Copy out the lines below, swapping every "common name" for "vernacular name" and leaving everything else untouched.

* BEGIN *

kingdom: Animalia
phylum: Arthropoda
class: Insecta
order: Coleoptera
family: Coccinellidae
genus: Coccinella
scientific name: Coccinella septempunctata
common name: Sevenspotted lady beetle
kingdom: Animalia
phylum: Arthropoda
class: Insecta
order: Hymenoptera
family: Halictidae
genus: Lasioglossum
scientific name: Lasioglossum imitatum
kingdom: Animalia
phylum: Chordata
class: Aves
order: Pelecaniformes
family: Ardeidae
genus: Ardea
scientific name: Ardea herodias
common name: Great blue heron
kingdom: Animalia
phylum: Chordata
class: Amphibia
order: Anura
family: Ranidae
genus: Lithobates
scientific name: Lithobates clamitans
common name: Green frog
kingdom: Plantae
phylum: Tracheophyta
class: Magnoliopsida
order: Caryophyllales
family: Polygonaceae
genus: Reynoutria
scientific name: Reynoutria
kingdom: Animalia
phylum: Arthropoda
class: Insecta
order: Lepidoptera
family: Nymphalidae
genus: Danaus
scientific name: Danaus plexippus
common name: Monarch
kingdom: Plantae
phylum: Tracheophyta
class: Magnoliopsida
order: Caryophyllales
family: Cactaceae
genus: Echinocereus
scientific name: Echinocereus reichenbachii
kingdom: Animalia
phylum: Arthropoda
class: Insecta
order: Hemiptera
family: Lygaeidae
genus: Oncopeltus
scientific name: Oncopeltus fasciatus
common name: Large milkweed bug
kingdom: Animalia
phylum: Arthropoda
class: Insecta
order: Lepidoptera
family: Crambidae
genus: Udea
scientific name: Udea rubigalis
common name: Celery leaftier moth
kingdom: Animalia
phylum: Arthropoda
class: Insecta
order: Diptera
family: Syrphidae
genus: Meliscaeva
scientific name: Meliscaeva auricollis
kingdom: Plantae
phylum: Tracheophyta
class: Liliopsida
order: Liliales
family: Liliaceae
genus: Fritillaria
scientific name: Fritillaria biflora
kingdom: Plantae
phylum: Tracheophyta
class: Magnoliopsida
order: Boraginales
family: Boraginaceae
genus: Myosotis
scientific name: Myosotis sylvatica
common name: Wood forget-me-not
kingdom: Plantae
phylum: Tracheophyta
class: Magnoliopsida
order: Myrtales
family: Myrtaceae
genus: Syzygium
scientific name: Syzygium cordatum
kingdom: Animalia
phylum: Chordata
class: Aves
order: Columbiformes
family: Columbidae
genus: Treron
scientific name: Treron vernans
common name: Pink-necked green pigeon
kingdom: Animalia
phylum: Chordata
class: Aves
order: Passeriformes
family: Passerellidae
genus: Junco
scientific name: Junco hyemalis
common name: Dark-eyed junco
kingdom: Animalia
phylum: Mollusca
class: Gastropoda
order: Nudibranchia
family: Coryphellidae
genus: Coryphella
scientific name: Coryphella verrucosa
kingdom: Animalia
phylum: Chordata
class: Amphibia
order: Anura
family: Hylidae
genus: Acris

* END *

-- SOLUTION TO THE PROBLEM --
kingdom: Animalia
phylum: Arthropoda
class: Insecta
order: Coleoptera
family: Coccinellidae
genus: Coccinella
scientific name: Coccinella septempunctata
vernacular name: Sevenspotted lady beetle
kingdom: Animalia
phylum: Arthropoda
class: Insecta
order: Hymenoptera
family: Halictidae
genus: Lasioglossum
scientific name: Lasioglossum imitatum
kingdom: Animalia
phylum: Chordata
class: Aves
order: Pelecaniformes
family: Ardeidae
genus: Ardea
scientific name: Ardea herodias
vernacular name: Great blue heron
kingdom: Animalia
phylum: Chordata
class: Amphibia
order: Anura
family: Ranidae
genus: Lithobates
scientific name: Lithobates clamitans
vernacular name: Green frog
kingdom: Plantae
phylum: Tracheophyta
class: Magnoliopsida
order: Caryophyllales
family: Polygonaceae
genus: Reynoutria
scientific name: Reynoutria
kingdom: Animalia
phylum: Arthropoda
class: Insecta
order: Lepidoptera
family: Nymphalidae
genus: Danaus
scientific name: Danaus plexippus
vernacular name: Monarch
kingdom: Plantae
phylum: Tracheophyta
class: Magnoliopsida
order: Caryophyllales
family: Cactaceae
genus: Echinocereus
scientific name: Echinocereus reichenbachii
kingdom: Animalia
phylum: Arthropoda
class: Insecta
order: Hemiptera
family: Lygaeidae
genus: Oncopeltus
scientific name: Oncopeltus fasciatus
vernacular name: Large milkweed bug
kingdom: Animalia
phylum: Arthropoda
class: Insecta
order: Lepidoptera
family: Crambidae
genus: Udea
scientific name: Udea rubigalis
vernacular name: Celery leaftier moth
kingdom: Animalia
phylum: Arthropoda
class: Insecta
order: Diptera
family: Syrphidae
genus: Meliscaeva
scientific name: Meliscaeva auricollis
kingdom: Plantae
phylum: Tracheophyta
class: Liliopsida
order: Liliales
family: Liliaceae
genus: Fritillaria
scientific name: Fritillaria biflora
kingdom: Plantae
phylum: Tracheophyta
class: Magnoliopsida
order: Boraginales
family: Boraginaceae
genus: Myosotis
scientific name: Myosotis sylvatica
vernacular name: Wood forget-me-not
kingdom: Plantae
phylum: Tracheophyta
class: Magnoliopsida
order: Myrtales
family: Myrtaceae
genus: Syzygium
scientific name: Syzygium cordatum
kingdom: Animalia
phylum: Chordata
class: Aves
order: Columbiformes
family: Columbidae
genus: Treron
scientific name: Treron vernans
vernacular name: Pink-necked green pigeon
kingdom: Animalia
phylum: Chordata
class: Aves
order: Passeriformes
family: Passerellidae
genus: Junco
scientific name: Junco hyemalis
vernacular name: Dark-eyed junco
kingdom: Animalia
phylum: Mollusca
class: Gastropoda
order: Nudibranchia
family: Coryphellidae
genus: Coryphella
scientific name: Coryphella verrucosa
kingdom: Animalia
phylum: Chordata
class: Amphibia
order: Anura
family: Hylidae
genus: Acris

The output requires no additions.